Executives including Jeff Bezos may have lied under oath when denying allegations that Amazon illegally favours its own products

Amazon executives, including former CEO Jeff Bezos, have been accused by five members of the US Congress of misleading a congressional investigation into the company's business practices, and possibly lying under oath.

The five lawmakers, all members of the bipartisan House Judiciary Committee, wrote to Amazon CEO Andrew Jassy on Sunday, asking the company to provide further evidence to support the sworn testimony supplied to Congress by a number of the firm's executives to the Committee's antitrust subcommittee in an investigation in 2019 and 2020 into whether the company used of data from third-party sellers to favour its own products in search rankings.

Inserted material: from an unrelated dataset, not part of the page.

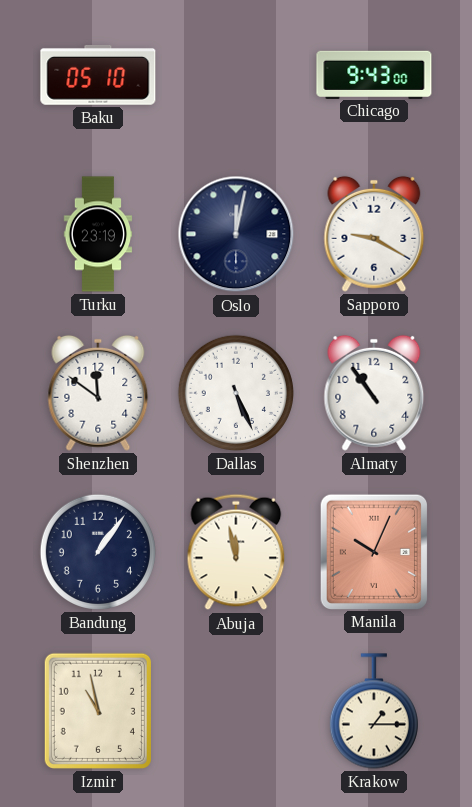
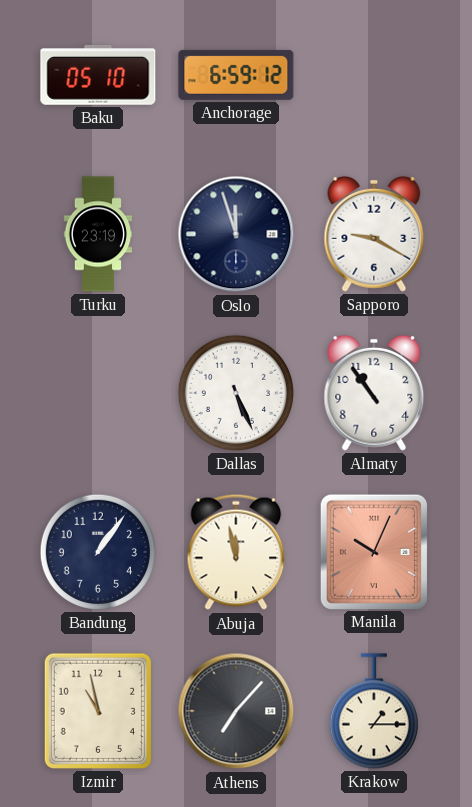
Anchorage: none -> 6:59
Chicago: 9:43 -> none
Oslo: 12:02 -> 11:57
Shenzhen: 11:51 -> none
Athens: none -> 7:07
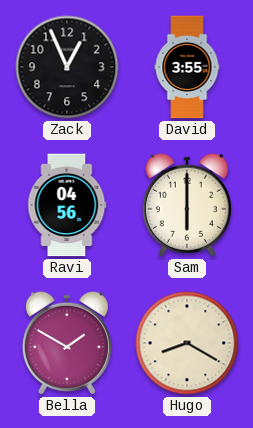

Amazon executives denied allegations that it tuned its algorithms to promote its products and those of favoured suppliers above those of third-party retailers using the platform.

As reported by Reuters, stories in that outlet and elsewhere led the lawmakers to believe the testimony supplied by the Amazon executives was flawed.

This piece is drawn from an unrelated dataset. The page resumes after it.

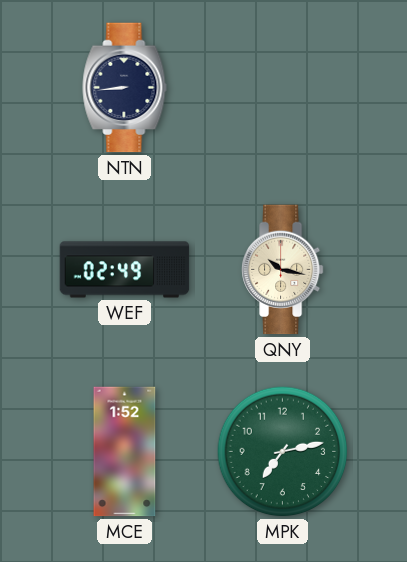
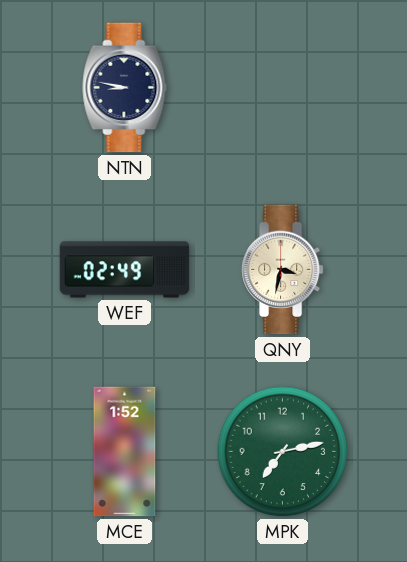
NTN: 8:44 -> 8:47
QNY: 10:17 -> 3:32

"At best, this reporting confirms that Amazon's representatives misled the Committee. At worst, it demonstrates that they may have lied to Congress in possible violation of federal criminal law," the letter said.

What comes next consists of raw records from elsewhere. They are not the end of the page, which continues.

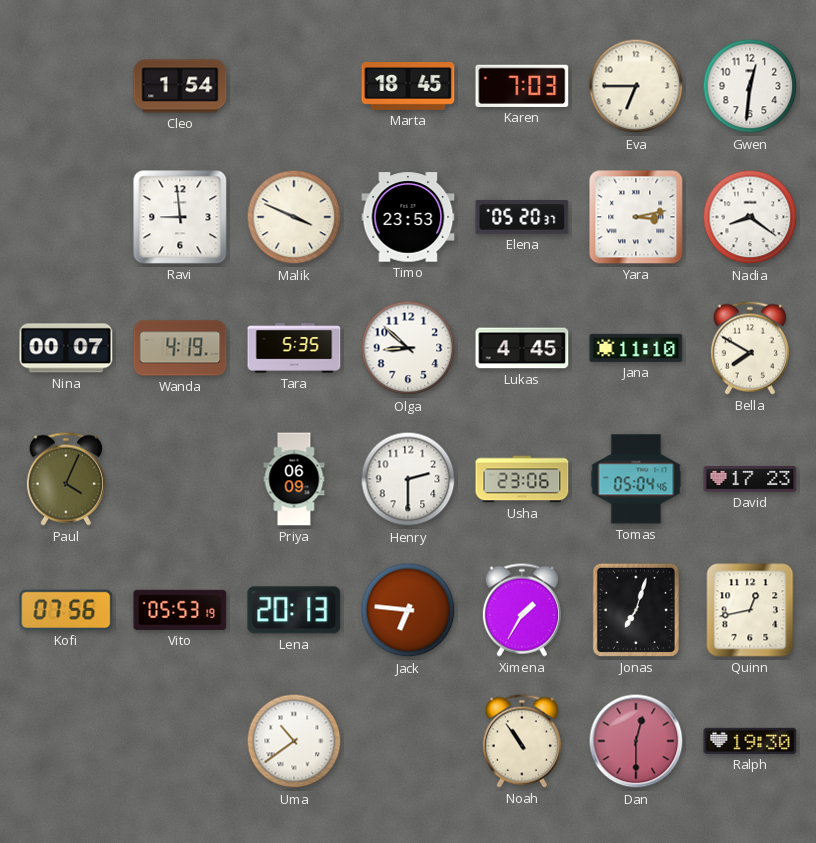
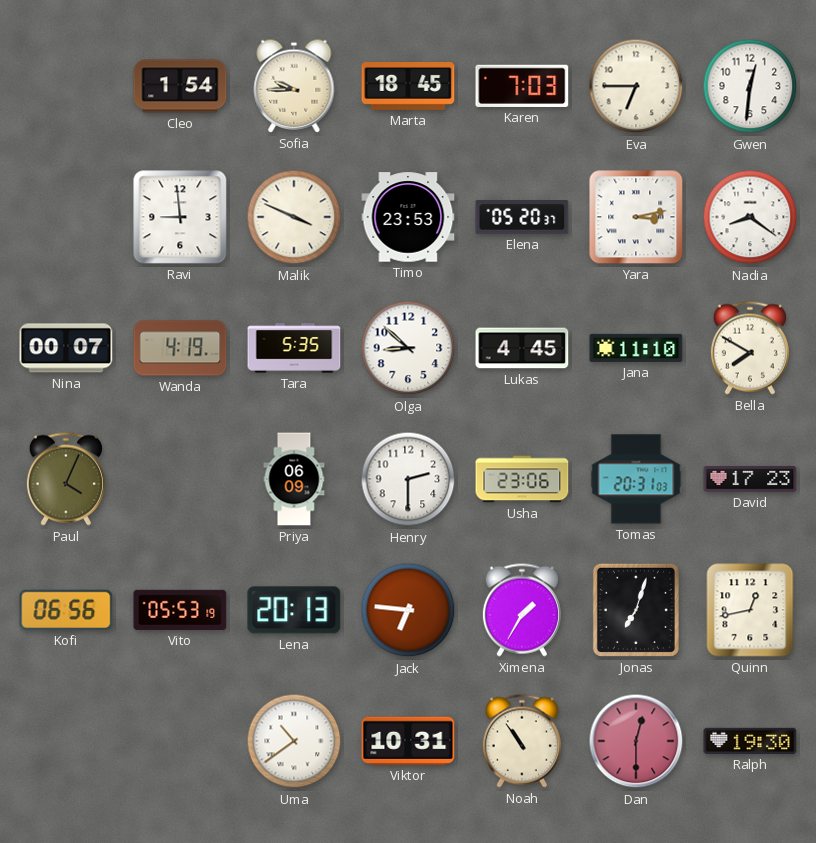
Sofia: none -> 9:45
Tomas: 05:04 -> 20:31
Kofi: 07:56 -> 06:56
Viktor: none -> 10:31
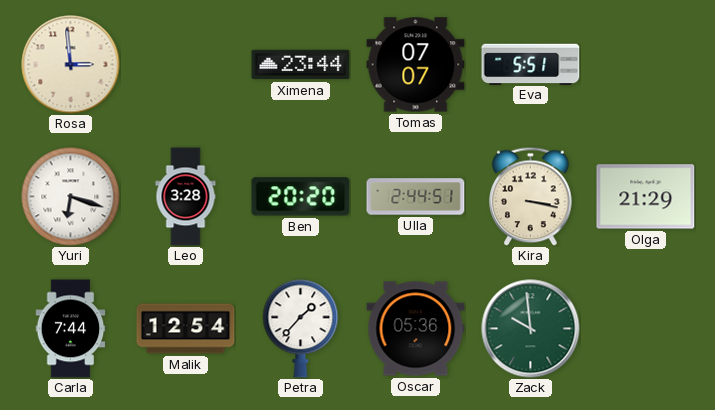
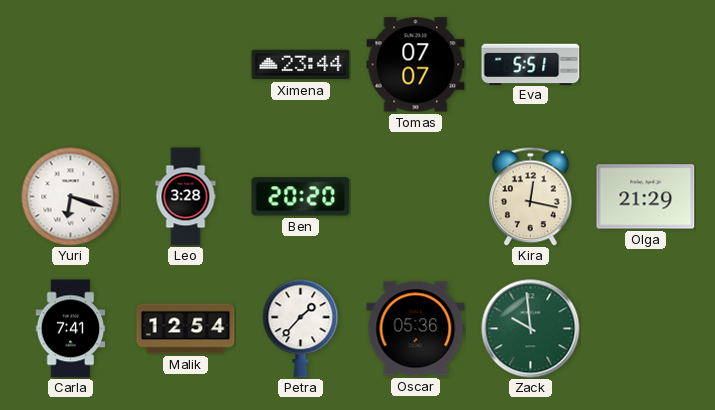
Rosa: 2:59 -> none
Ulla: 2:44 -> none
Kira: 3:17 -> 12:17
Carla: 7:44 -> 7:41
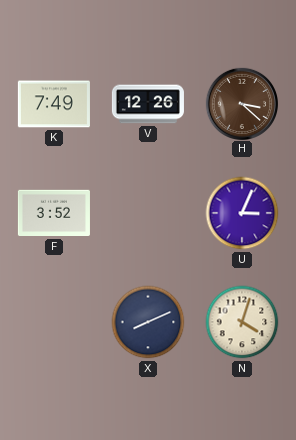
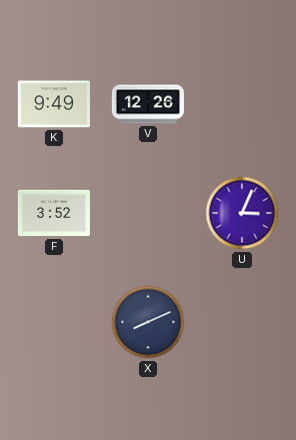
K: 7:49 -> 9:49
H: 3:22 -> none
N: 4:03 -> none
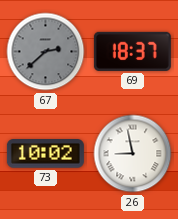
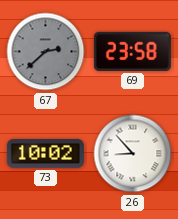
69: 18:37 -> 23:58
26: 8:58 -> 8:53
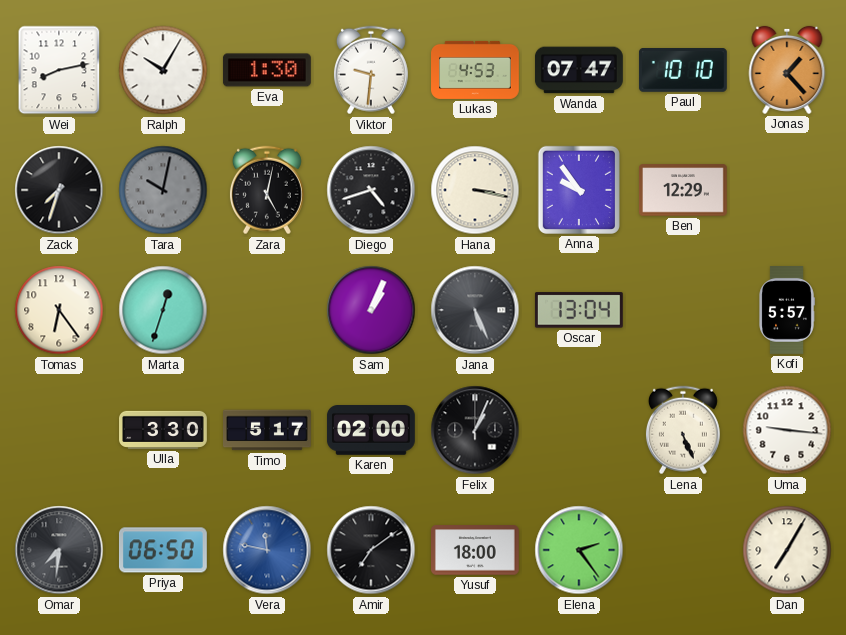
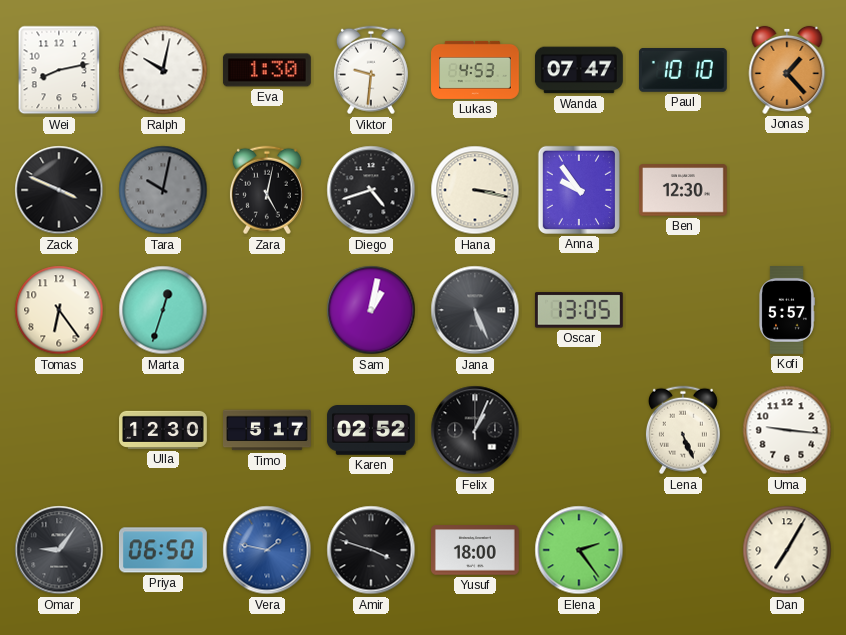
Ralph: 10:05 -> 10:02
Zack: 7:33 -> 3:49
Ben: 12:29 -> 12:30
Sam: 1:04 -> 1:02
Oscar: 13:04 -> 13:05
Ulla: 3:30 -> 12:30
Karen: 02:00 -> 02:52
Omar: 7:31 -> 9:06
Vera: 11:47 -> 1:47
Amir: 7:09 -> 3:48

The letter gives Jassy up to 01 November to provide supply evidence to support the executives' statements about how the company uses third-party data.

A Reuters report published last week, based on internal documents from 2112 to 2019, alleged that "Amazon employees studied proprietary data about other brands on Amazon.in, including detailed information about customer returns. The aim: to identify and target goods - described as 'reference' or 'benchmark' products - and 'replicate' them.

An Amazon spokesman said the company has "denied and sought to correct the record on the inaccurate media articles in question".

A previous Reuters report published in February, also based on internal documents from Amazon India, found that Amazon favours big sellers on its Indian platform and has given them preferential treatment for years. It accused the firm of manoeuvring around the foreign direct investment (FDI) rules established by the Indian government to protect India's small traders from being crushed by e-commerce giants.

At the time, Amazon described Reuters story as "unsubstantiated", "incomplete" and "factually incorrect".

The investigation comes as US lawmakers show signs of getting tough with big tech with calls for companies like Facebook and Amazon to be broken up. In India, the accusations add will fuel to a long-running campaign by small retailers for laws to reduce the power of global online suppliers, an issue in which the Indian government has so far shown little interest.